At that time, Bangladesh head coach Russell Domingo had said it will be hard to consider ‘fifty-sixty percent fit’ Shakib for the Test match. But despite all that, he bowled 64 overs in the first Test and also took a five-for in the second Test.
Shakib’s childhood mentor Nazmul Abedin told Cricbuzz that the ace all-rounder does ideomotor training. As a result, it doesn’t exactly matter whether he goes into a game on the back of not having bowled enough overs.
”He does a lot of ideomotor training. It’s like playing the game in the mind. What happens when you are playing is that the whole body gets active. With ideomotor training, the whole body gets activated as though you are playing through mind.
“It is one method that certainly suits him a lot and that is the reason he can perform even if he has not been seen in the nets for the whole day. Lots of athletes, throughout the world, follow this training method and it has proved dividends for them,” he added.
Nazmul pointed out that Shakib may not have bowled in the nets, but the indulgence in visualization has helped him cope with the demands and helped the mind and body to relax.
Bowling comes quite easily for him, and that remained the case since his childhood as he can pick the situation quite early than others and plan accordingly. Certainly bowling in white ball and red ball is different but despite coming into the longer format after some time, he adapted to it with ease and grace.
“Even in Chattogram he was looking to give some more air and more than anything else, he seemed to love every moment when he was bowling. He might not have practiced bowling in the nets, but certainly he does a lot of visualization and as far as I am concerned helps him a lot.”
Shakib echoed similar sentiments and said that he does have a different definition for fitness. The all-rounder also observed that “match fitness and being physically fit are two different things”.

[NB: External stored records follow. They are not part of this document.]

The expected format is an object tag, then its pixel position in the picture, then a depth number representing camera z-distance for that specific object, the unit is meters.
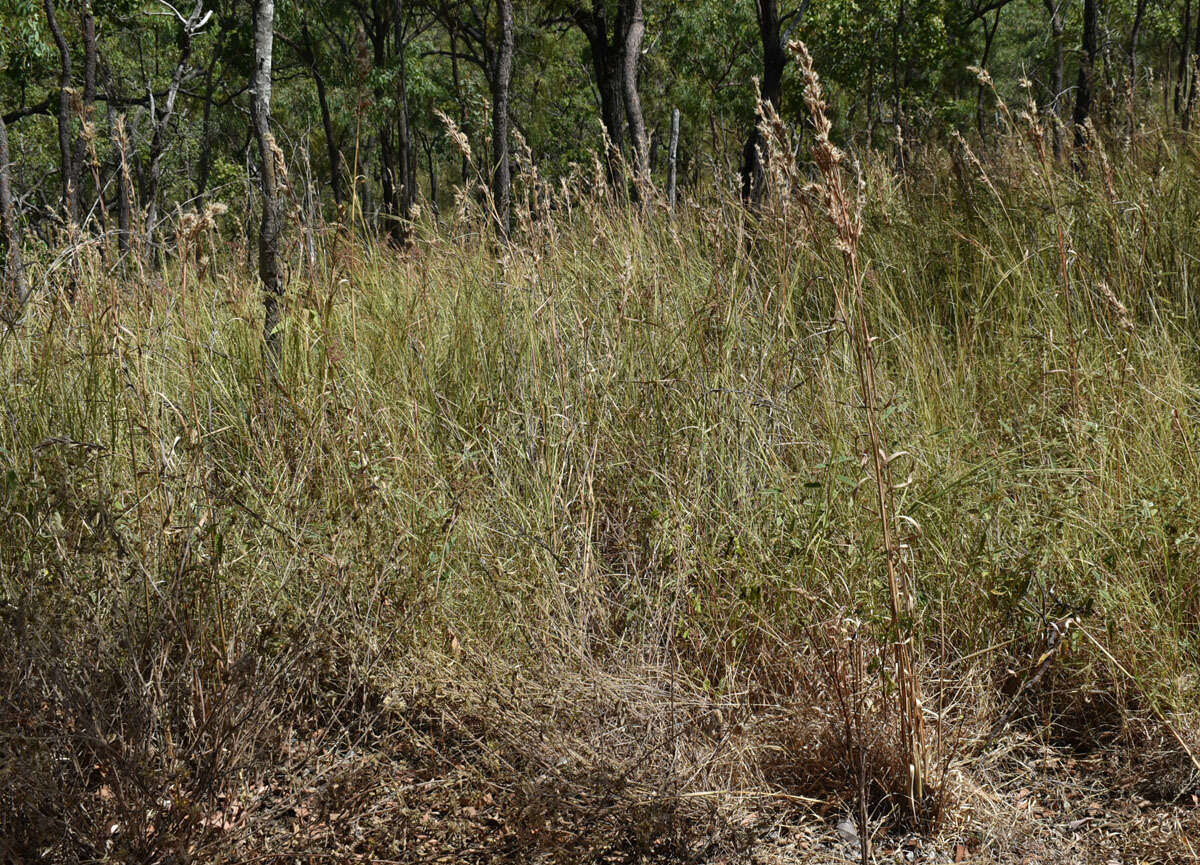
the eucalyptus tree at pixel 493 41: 8.64
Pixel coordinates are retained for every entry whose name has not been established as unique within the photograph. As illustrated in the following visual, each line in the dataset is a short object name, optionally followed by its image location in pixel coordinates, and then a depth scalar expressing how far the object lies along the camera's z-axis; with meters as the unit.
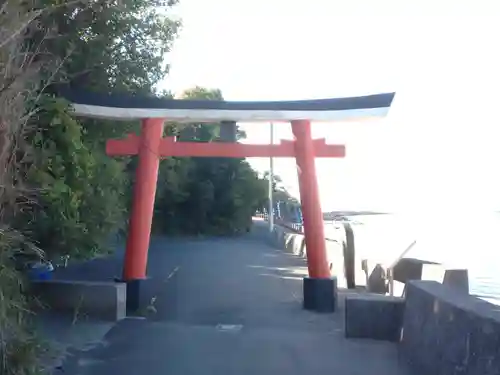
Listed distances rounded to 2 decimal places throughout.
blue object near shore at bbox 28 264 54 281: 11.30
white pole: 40.47
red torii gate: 12.57
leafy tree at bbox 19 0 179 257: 8.77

”It depends on the individual player’s fitness on what can be termed match fit. Match fitness and being physically fit are two different things. There are many who bowl over after over, even fast bowlers who bowl 6-8 over spells but they don’t cross 10 in the beep test. There are others who get 10-13 in beep test but can’t bowl five overs on the trot.
“So definition of fitness is different in different places. I played four matches in the DPL in the heat and that helped me. I knew that the first two days in Chittagong were going to be difficult for me and then slowly it will be become easier It was about taking a chance but it was calculative,” Shakib told reporters.
The experienced left-arm spinner said that more than training, it was about whether he was doing it with a sense of purpose. ”I don’t think after playing for so many years I need 10 to 15 days. For me, three sessions are enough. If I am not playing, then maximum I need is five to six sessions (to prepare) and I don’t need more than that if I am fit. For me, training is not important, what is important is that whether I am doing it with a purpose.”
In the ongoing Test series, Shakib hasn’t just been bowling long spells, but he has also bowled with penetration. The point can be exemplified by how he defeated Dimuth Karunaratne in the air and tempted him to drive in the second Test. The ball then turned to shatter the timber.
Shakib has bowled with delicious flight and mixed up his pace in the series. He also employed a wrong-un in the first Test – a delivery that feels could be a useful weapon in limited-overs..
”I did not work with my wrong-un but after bowling that I felt it can be helpful in ODIs and T20Is and felt that I should be working on it (wrong-un). Normally, when you are constantly playing ODIs and T20Is, your bowling shape and action tend to change.
“When you are playing Test matches, those things return after playing one or two games. I can get back the rhythm and that is good for me as it helps me for ODIs and T20s. I bowled more than 100 overs so far (in the series). Certainly when someone bowls so many overs, there will be lot of thinking and experiments.